Der Weinhandel lag am Boden, die Einkommen der Winzer gingen stark zurück, während die Kosten der Betriebe unverändert blieben bzw. anstiegen. Die starke Verschuldung stellte eine existenzielle Bedrohung des Winzerstandes dar. Um auf ihre Not aufmerksam zu machen, demonstrierten sie in vielen Städten an der Mosel. Nach Demonstrationen in Bullay und Cochem wurde eine solche Versammlung am 25. Februar in Bernkastel-Kues einberufen. Gegen Nachmittag kamen Scharen von Winzern aus den moselabwärts gelegenen Ortschaften per pedes und per Schiff in Bernkastel an. Etwa 2000 Mann formierten sich zu einem Demonstrationszug. Auf mitgebrachten Schildern standen Aufschriften und Forderungen, die auf die Situation der Winzer Bezug nahmen, etwa:
„Die Weinsteuer ist Blutgeld von des Winzers Fleiß,
drum schafft sie hinaus aus dem Winzerkreis.
Bis die Schraube abgebunden, ist der Winzer totgeschunden.
Kein Feuer, keine Kohle kann brennen so heiß,
wie die Not des Winzers trotz allem Schweiß.
Weinbau unsere Hoffnung. Hunger unser Los.
Erwacht ihr Winzer, zeigt euren Mann,
drum auf nach Bernkastel, wer nur von euch kann.
Gebt uns Handgranaten als Zahlungsmittel für's Finanzamt.

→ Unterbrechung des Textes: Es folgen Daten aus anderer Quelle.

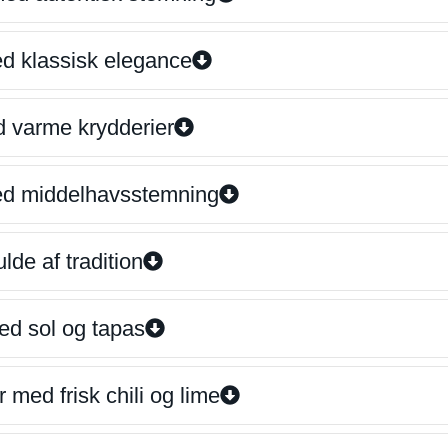
ed klassisk elegance
d varme krydderier
ed middelhavsstemning
lde af tradition
ed sol og tapas
 med frisk chili og lime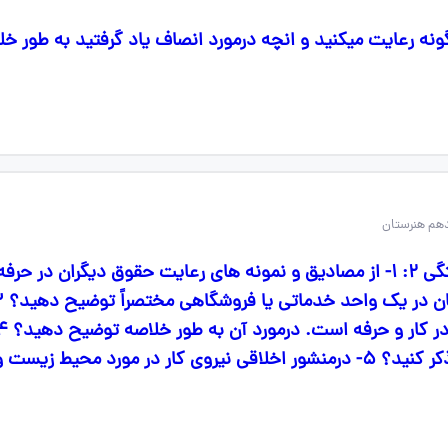
ونه رعایت میکنید و انچه درمورد انصاف یاد گرفتید به طور 
دهم هنرستان
اخلاقی نیروی کار، چهار مورد را ذکر کنید؟ ۵- درمنشور اخلاقی نیروی کار در 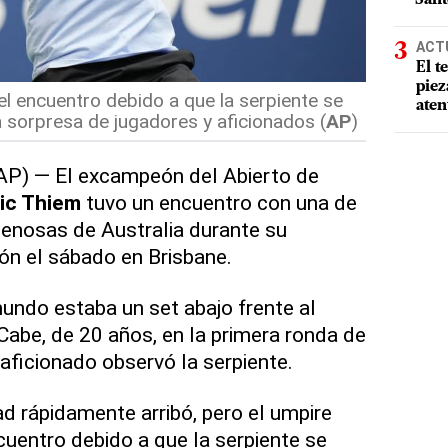
ACT
El t
piez
el encuentro debido a que la serpiente se
aten
la sorpresa de jugadores y aficionados (
AP
)
AP) — El excampeón del Abierto de
ic Thiem
tuvo un encuentro con una de
enosas de Australia durante su
ión el sábado en Brisbane.
undo estaba un set abajo frente al
abe, de 20 años, en la primera ronda de
aficionado observó la serpiente.
ad rápidamente arribó, pero el umpire
cuentro debido a que la serpiente se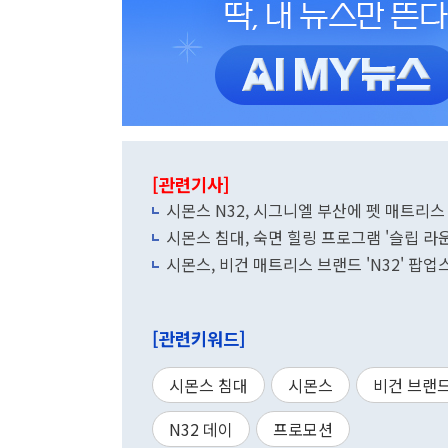
[관련기사]
시몬스 N32, 시그니엘 부산에 펫 매트리스
시몬스 침대, 숙면 힐링 프로그램 '슬립 라
시몬스, 비건 매트리스 브랜드 'N32' 팝
[관련키워드]
시몬스 침대
시몬스
비건 브랜
N32 데이
프로모션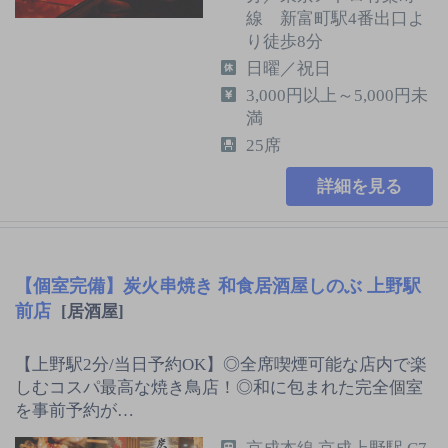
線 新富町駅4番出口よ
り徒歩8分
日曜／祝日
3,000円以上～5,000円未
満
25席
詳細を見る
【個室完備】炭火串焼き 和食居酒屋しのぶ 上野駅
前店
[居酒屋]
【上野駅2分/当日予約OK】◎全席喫煙可能な店内で楽
しむコスパ最高な焼き鳥店！◎和に包まれた完全個室
を事前予約が…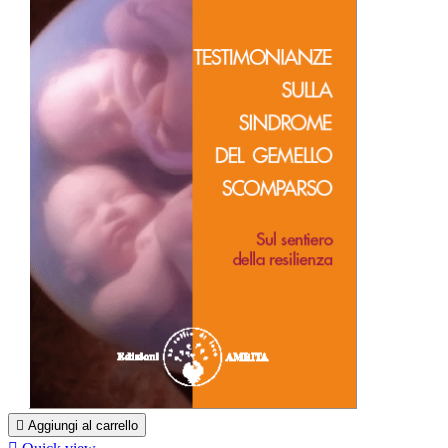

Aggiungi al carrello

Nieder mit der Reichsweinsteuer, denn sie macht den Wein teuer.
Fort mit der Regierung an der Spree. sie ist des Winzers Not und Weh.
Ihr trinkt spanischen Wein, drum zieht auch von Spanien die Steuern ein.
Im Keller liegt der Wein, im Stall steht kein Schwein.
Michel geh in dich, Berlin besinn dich.
Dort wo die Zitronen blühn, setzet das Finanzamt hin.“*
*(Der Bezug auf Spanien erklärt sich mit der in einen Handelsvertrag beschlossenen begünstigten Einfuhr spanischen Weins)
Winzerzorn entfesselt
Das Ziel des Zuges wurde schnell klar: Das Finanzamt, das sich damals im Stadtteil Bernkastel befand, Ecke Schanzstraße/Schloßweg. Dort angekommen, eskalierte die Situation schnell. Fensterscheiben wurden eingeworfen, Steuerakten zerrissen, Tische, Stühle, Schreibmaschinen auf die Straße hinausgeworfen. Dann zog der Demonstrationsweg in die Burgstraße, um die dort gelegene Finanzkasse zu stürmen. Auch hier wurden Akten auf die Straße befördert und zerstreut. Ähnliche Behandlung wurde den Unterlagen des Zollamtes in der Bahnhofstraße in Kues zuteil.
Reaktionen
Die Obrigkeit reagierte, wie zu erwarten war: Schon am gleichen Abend trafen Polizeibeamte aus Trier zur Verstärkung an, bereits am nächsten Tag gab es die nächsten Verhaftungen. Dagegen aber protestierten die Einwohner Bernkastels und der Nachbargemeinden: mit einem gewissen Erfolg! Die Festgenommen wurden entlassen, das gerichtliche Verfahren nahm seinen Lauf.